- **SOURCE DOCUMENT**
In the late 1930’s, many leaders of the African American community demanded that there should be more involvement in the military for black men. In 1939, Congress passed the Civilian Pilot Training Act, which allowed African Americans the opportunity to earn their pilots’ licenses through a civilian program. This program was still segregated, but it did allow African American’s the opportunity to become pilots and serve their country to a greater degree.

Tuskegee Alabama was chosen for the site, because the Tuskegee Institute was already there, and the climate was deemed as suitable for year-round flying (National Parks Service, n.d.). In July of 1941, Moton Field was officially opened, and the first thirteen candidates arrived in Alabama to begin their training (National Parks Service, n.d.). Of the original thirteen candidates, only five passed- showing just how hard this training was. Four years after its opening, the Tuskegee Institute had trained over one thousand African American pilots for the United States Army Air Corps (History Channel, 2009).

Despite the adversity and the number of opportunities that were provided to African Americans, the Tuskegee Airmen overcame many obstacles and helped to pave the way for African Americans in the military as well as civilians in the United States. At the time that the Tuskegee Airmen program began, the military had “Jim Crow” segregation rules. The men at Tuskegee Air Field faced exclusion on basically every level. They were excluded from holding officer positions, were excluded from certain areas of the base, and even had to tolerate abuse from white police, and frequent conflicts with the white instructors (Cox, 2016). 

There were separate barracks, dining halls, and even restrooms for the African Americans that were in the Armed Forces. The Tuskegee Airmen were able to overcome segregation and prejudice to move on to become one of the most highly respected fighter pilot groups of World War II. The Tuskegee Airmen were able to prove that African Americans were able to not only fly sophisticated aircraft, but also that they were able to maintain them and keep them ready for combat at any time (National Parks Service, n.d.).

The Tuskegee Airmen paved the way for African Americans to follow. Charles McGee, a pilot who served for the 302nd Fighter Squadron in WWII said, “We dispelled the biases, generalizations, and in some cases, racist ideas that the black population wasn’t physically qualified to serve the country and not morally, mentally or otherwise capable of doing anything technical”. (CITE McGee) The Tuskegee Airmen were so iconic that the United States government used their photographs and images to persuade Americans to purchase war bonds during World War II.

- **Extracted page text data**
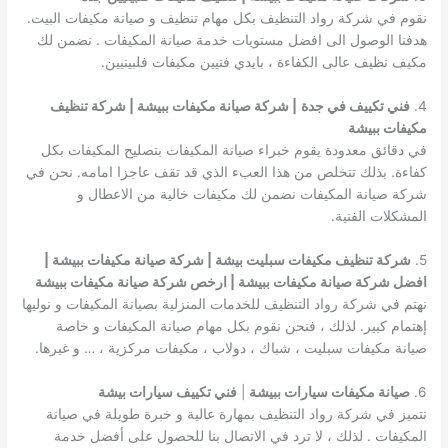
نقوم في شركة رواد التنظيف بكل مهام تنظيف و صيانة مكيفات البيت.
هدفنا الوصول الى افضل مستويات خدمة صيانة المكيفات . نضمن لك
مكيف نظيف عالى الكفاءة ، بايدي فنيين مكيفات فلبينيين.
4.
فني تكييف في جدة
| شركة صيانة مكيفات ببيشة | شركة تنظيف
مكيفات ببيشة
في دقائق معدودة يقوم خبراء صيانة المكيفات بتصليح المكيفات بكل
كفاءة. بذلك تتخلص من هذا العبء الذي قد تقف عاجزا امامه. نحن في
شركة صيانة المكيفات نضمن لك مكيفات خالية من الاعطال و
المشكلات الفنية.
5.
شركة تنظيف مكيفات سبليت بيشة | شركة صيانة مكيفات ببيشة |
افضل شركة صيانة مكيفات ببيشة | ارخص شركة صيانة مكيفات ببيشة
نهتم في شركة رواد التنظيف للخدمات المنزلية بصيانة المكيفات و نوليها
إهتمام كبير. لذلك ، فنحن نقوم بكل مهام صيانة المكيفات و خاصة
صيانة مكيفات سبليت ، شباك ، دولاب ، مكيفات مركزية ، … و غيرها.
6.
صيانة مكيفات سيارات ببيشة
|
فني تكييف سيارات بيشة
نتميز في شركة رواد التنظيف بمهارة عالية و خبرة طويلة في صيانة
المكيفات . لذلك ، لا ترد في الاتصال بنا للحصول على أفضل خدمة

- **PROBLEM REQUIREMENTS**
Decide whether each statement agrees with the text on the Tuskegee Airmen, answering yes or no and quoting the deciding words: (a) Moton Field opened in July 1941; (b) six of the first thirteen candidates passed their training; (c) the program created by the Civilian Pilot Training Act was integrated.

- **WRITTEN REPLY**
(a) Yes: "In July of 1941, Moton Field was officially opened"
(b) No: "Of the original thirteen candidates, only five passed"
(c) No: "This program was still segregated"